**AUFGABENBESCHREIBUNG:** Wie viele junge Menschen ohne Berufsabschluss sollen laut dem Quellenauszug zu den Arbeitsmarktplänen der Parteien durch Ausbildungs- und Qualifizierungsprogramme der Grünen neue Chancen erhalten?

**QUELLENAUSZUG:**
┏━━

Für mehr Lohngerechtigkeit will die SPD den Gender-Pay-Gap schließen. Dazu entwickelt sie das Entgelttransparenzgesetz zu einem Lohngerechtigkeitsgesetz weiter.
Die SPD will den Fachkräftemangel bekämpfen, unter anderem indem kostenfreie und praxisnahe Ausbildungen in Gesundheitsberufen angeboten werden. Frauen in Teilzeit und junge Menschen ohne Abschluss sollen gefördert werden. Außerdem sollen Fachkräfte aus dem Ausland schneller anerkannt, Sprachkurse ausgeweitet und Integrationskurse verbessert werden. Der Schutz vor Diskriminierung soll ebenfalls gestärkt werden.
Grüne
Die Grünen wollen Minijobs schrittweise in reguläre Jobs mit Sozialversicherung umwandeln, mit Ausnahmen für Rentner, Schüler und Studierende. Wie die SPD wollen auch die Grünen den Mindestlohn auf 15 Euro erhöhen. Die Partei setzt sich für die gleiche Bezahlung von Frauen und Männern ein und will daher auch die EU-Entgelttransparenzrichtlinie umsetzen.
Um den Zuzug von Fachkräften zu erleichtern, planen die Grünen eine digitale Einwanderungsagentur. Arbeitsvisa sollen sich unter anderem online beantragen lassen. Auch die Anerkennung ausländischer Berufsabschlüsse soll durch eine zentrale Stelle schneller und einfacher geregelt werden.
Rund 2,9 Millionen junge Menschen ohne Berufsabschluss sollen durch Ausbildungs- und Qualifizierungsprogramme neue Chancen erhalten. Ältere Arbeitnehmer werden ermutigt, über das Rentenalter hinaus zu arbeiten. Frauen sollen durch flexible Arbeitszeiten, bessere Kinderbetreuung und steuerliche Vorteile leichter am Arbeitsmarkt teilnehmen können, was bis zu 840.000 zusätzliche Arbeitskräfte mobilisieren könnte, wie es im Programm heißt. Zusätzlich wollen die Grünen Weiterbildung fördern.

┗━━

**DATENSATZAUSZUG:**

┏━━

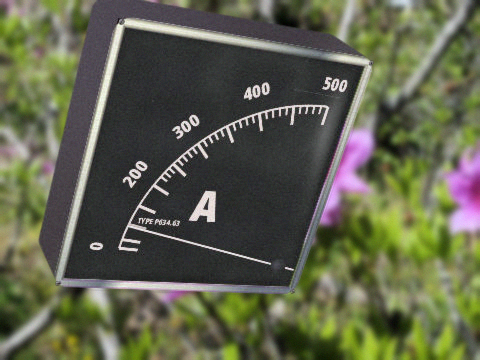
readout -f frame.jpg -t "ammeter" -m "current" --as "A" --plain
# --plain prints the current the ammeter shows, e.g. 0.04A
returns 100A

┗━━

**SCHRIFTLICHE ANTWORT:** Rund 2,9 Millionen.